Мы поехали сразу же домой к Арти. Я взял на себя все хлопоты и сделал все необходимые в таких случаях вещи. При жизни Арти они с женой решили, что похороны должны быть по католическому обряду, и я в местной католической церкви заказал службу. Я сделал все, что мог, и, в общем-то, был в порядке. Я не хотел, чтобы он лежал там, в подвале мертвецкой, совершенно одинокий, и поэтому я позаботился, чтобы службу провели на следующий день и похоронили его сразу же после этого. И вечером того же дня будут поминки. После всех похоронных ритуалов я уже не смогу остаться прежним, я знал это. И что моя жизнь изменится, и изменится мир вокруг меня; магия моя улетучивалась.

Все— таки, почему смерть брата так подействовала на меня? Ведь он был довольно простым, довольно обычным, я думаю. Но — по-настоящему добродетельным. И я не могу представить, о ком еще, из тех кого я знал, я мог бы сказать подобную вещь.

Иногда он рассказывал о тех битвах, которые вел на работе против взяточничества и против того давления, которое администрация стремилась оказать на него с целью смягчить результаты проводимых им тестов, говорящих о токсичности пищевых добавок. Он всегда противостоял этому давлению. Но в его рассказах никогда не было того занудства, с которым некоторые люди вечно расписывают тебе, какие они неподкупные.

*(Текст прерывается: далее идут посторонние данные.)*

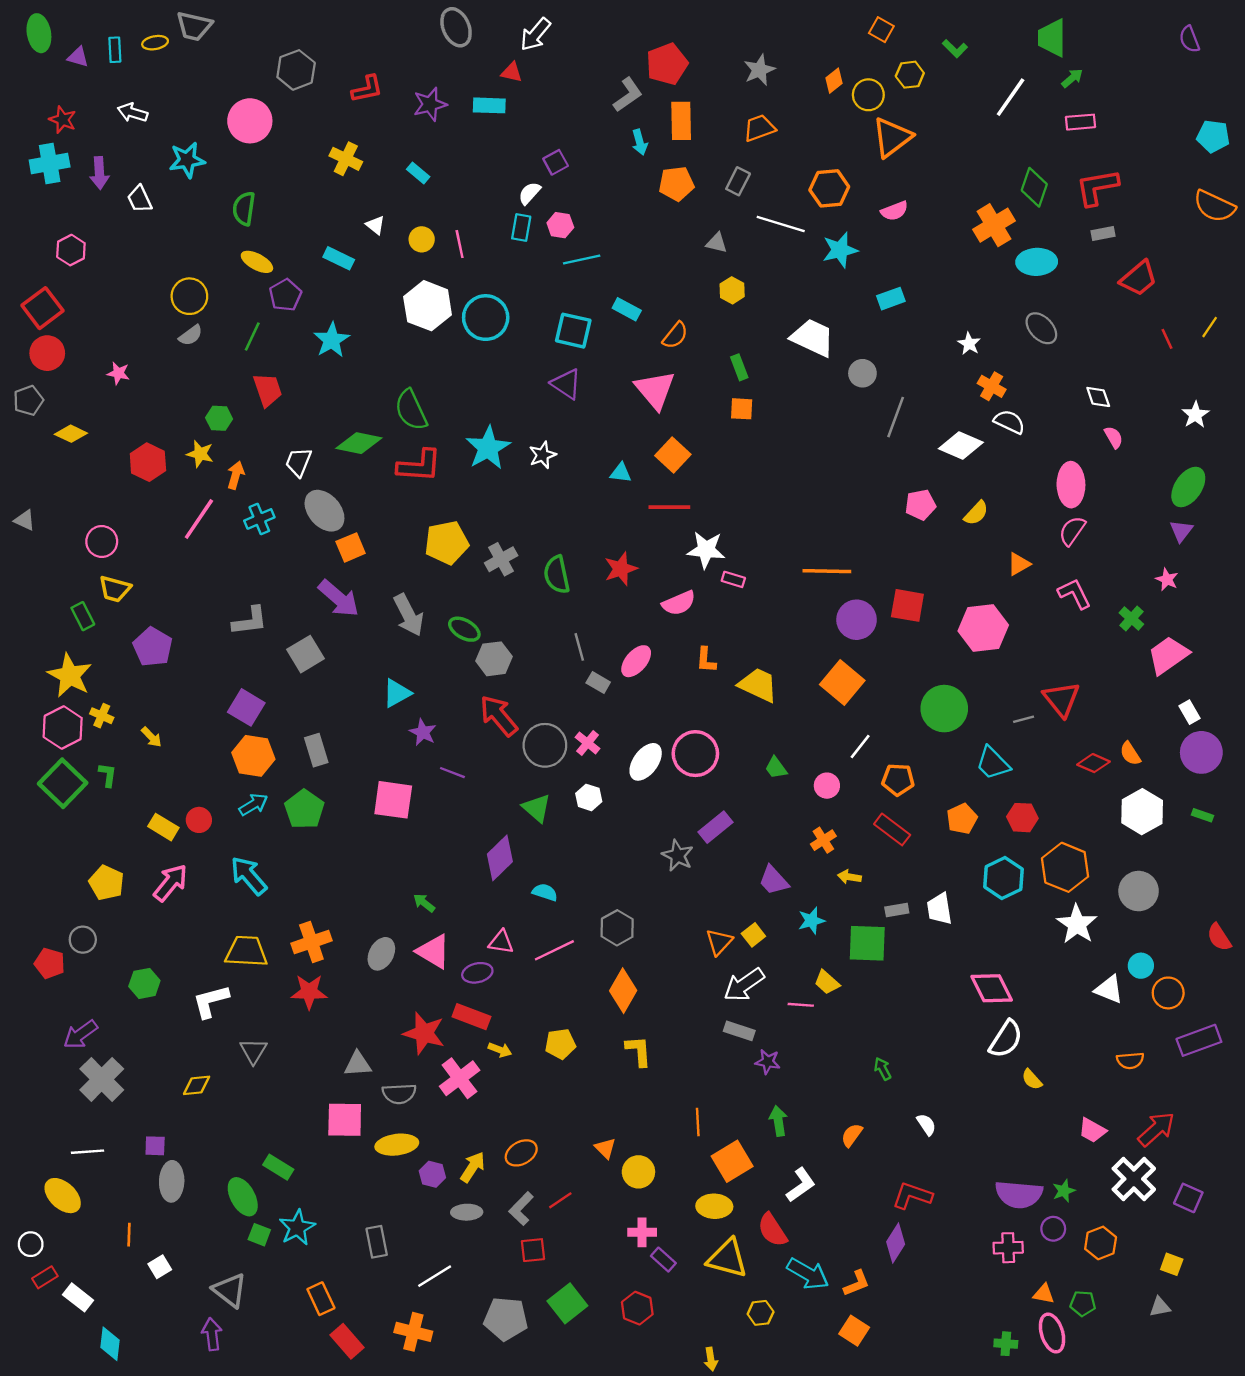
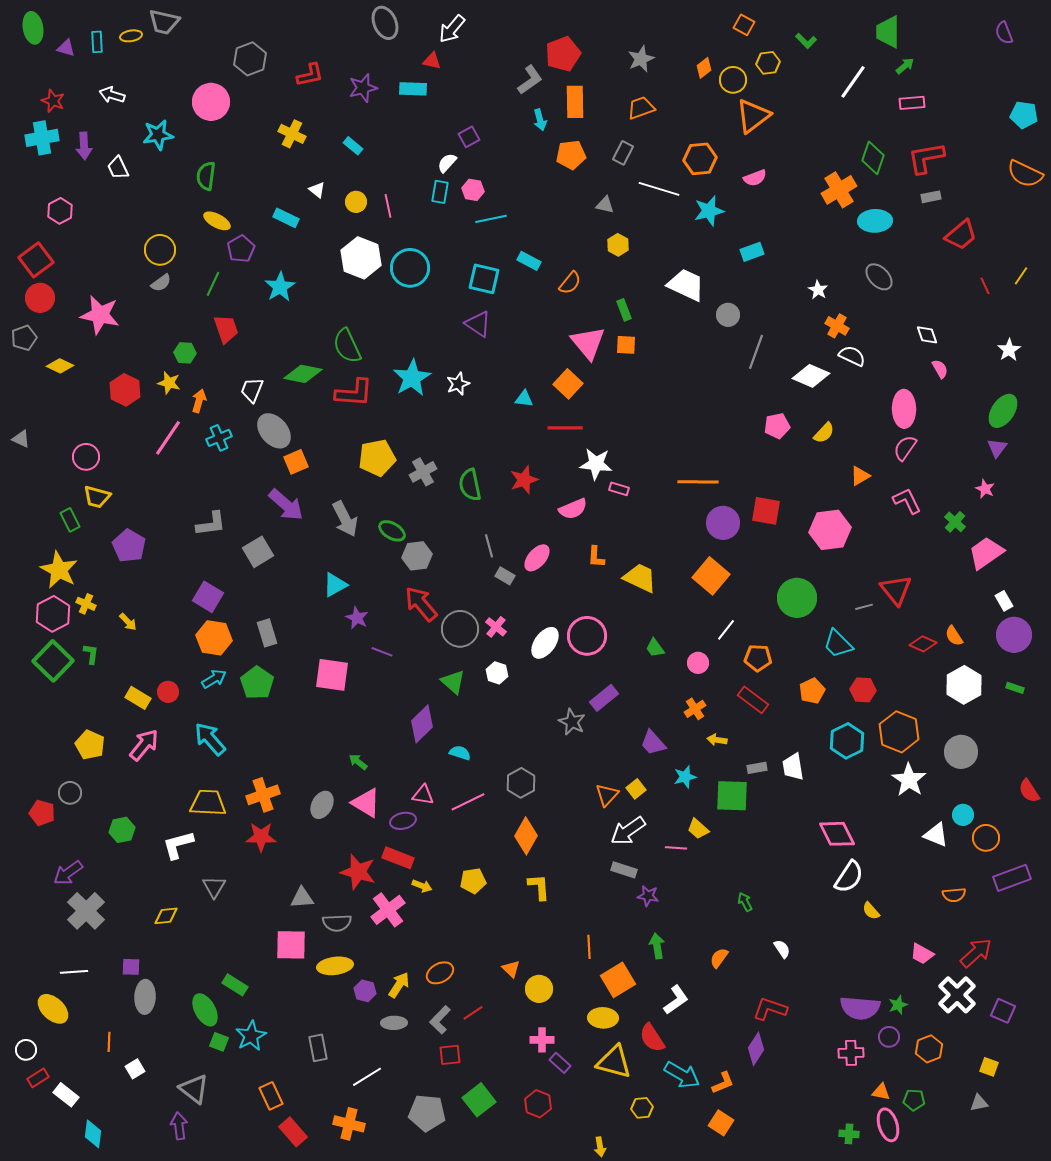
pink star: (118, 373) -> (100, 315), size x2.0
pink triangle: (655, 390) -> (588, 343), moved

Рассказывал он об этом без всякого возмущения, абсолютно спокойно. Без нарочитого удивления, что богатые люди стремятся ради наживы отравить своих сограждан. Как не выражал он и приятного удивления оттого, что способен противостоять их нажиму; очень ясно он давал понять, что не чувствует себя никоим образом обязанным бороться за правду.

И он не испытывал никаких иллюзий по поводу того, какое большое и доброе дело делает, сопротивляясь подкупу. Они могли просто его обойти. Я вспоминал его рассказы о том, как подобные официальные тесты проводились другими специалистами его агентства, и как результаты этих тестов оказывались вполне благоприятными. Но брат таких вещей никогда не делал. Он всегда со смехом рассказывал мне эти истории. Он знал, что мир продажен. Что его собственная честность не представляет никакой ценности. Он не превозносил ее.

Он просто-напросто отказывался с ней расставаться. Как человек отказался бы расстаться с собственным глазом или ногой; будь он Адамом, он отказался бы отдать ребро. По крайней мере, он производил такое впечатление. И таким он был во всем. Я знал, что он никогда не изменял своей жене, хотя был привлекательным мужчиной, и вид хорошенькой девушки всегда заставлял его улыбаться от удовольствия, а улыбался он редко. Он ценил ум и в мужчинах, и в женщинах, но, с отличие от множества других, никогда не попадался на эту удочку. Ни деньги, ни чьи-либо услуги не могли его прельстить. Он никогда не просил снисхождения ни к своим чувствам, ни к своей судьбе. И в то же время никогда не судил других, по крайней мере вслух. Он мало говорил, всегда умел слушать, потому что получал от этого удовольствие. Он требовал от жизни самую малую толику.

Боже, сердце мое разрывается, когда теперь я вспоминаю, что таким же добродетельным он был и в детстве. Он никогда не жульничал в играх, никогда не воровал в магазинах, никогда не бывал неискренним с девчонками. Он никогда не хвастался и не врал. Я завидовал его чистоте тогда, завидую ей и теперь.

И вот его нет. Трагическая жизнь, как может показаться, жизнь неудачника, но я завидовал его жизни. Я впервые в жизни понял то утешение, которое дает людям религия, тем, кто верит в справедливого Бога. Что и мне она даст утешение верить в то, что никто не сможет теперь отказать моему брату в его заслуженной награде. Но я знал, что все это чепуха. Я-то жив! Да, я буду жить, буду богат и известен и испытаю все плотские удовольствия на этой земле, я буду победителем в этой жизни, но никогда не стану даже наполовину таким же, как мой брат, принявший такую бесславную смерть.

Прах, прах и прах… Я плакал, как никогда не плакал по умершему отцу или умершей матери, по умершей любви и по всем остальным потерям в жизни. По крайней мере, нашлось все же во мне довольно душевной щедрости, чтобы испытать горе от его смерти.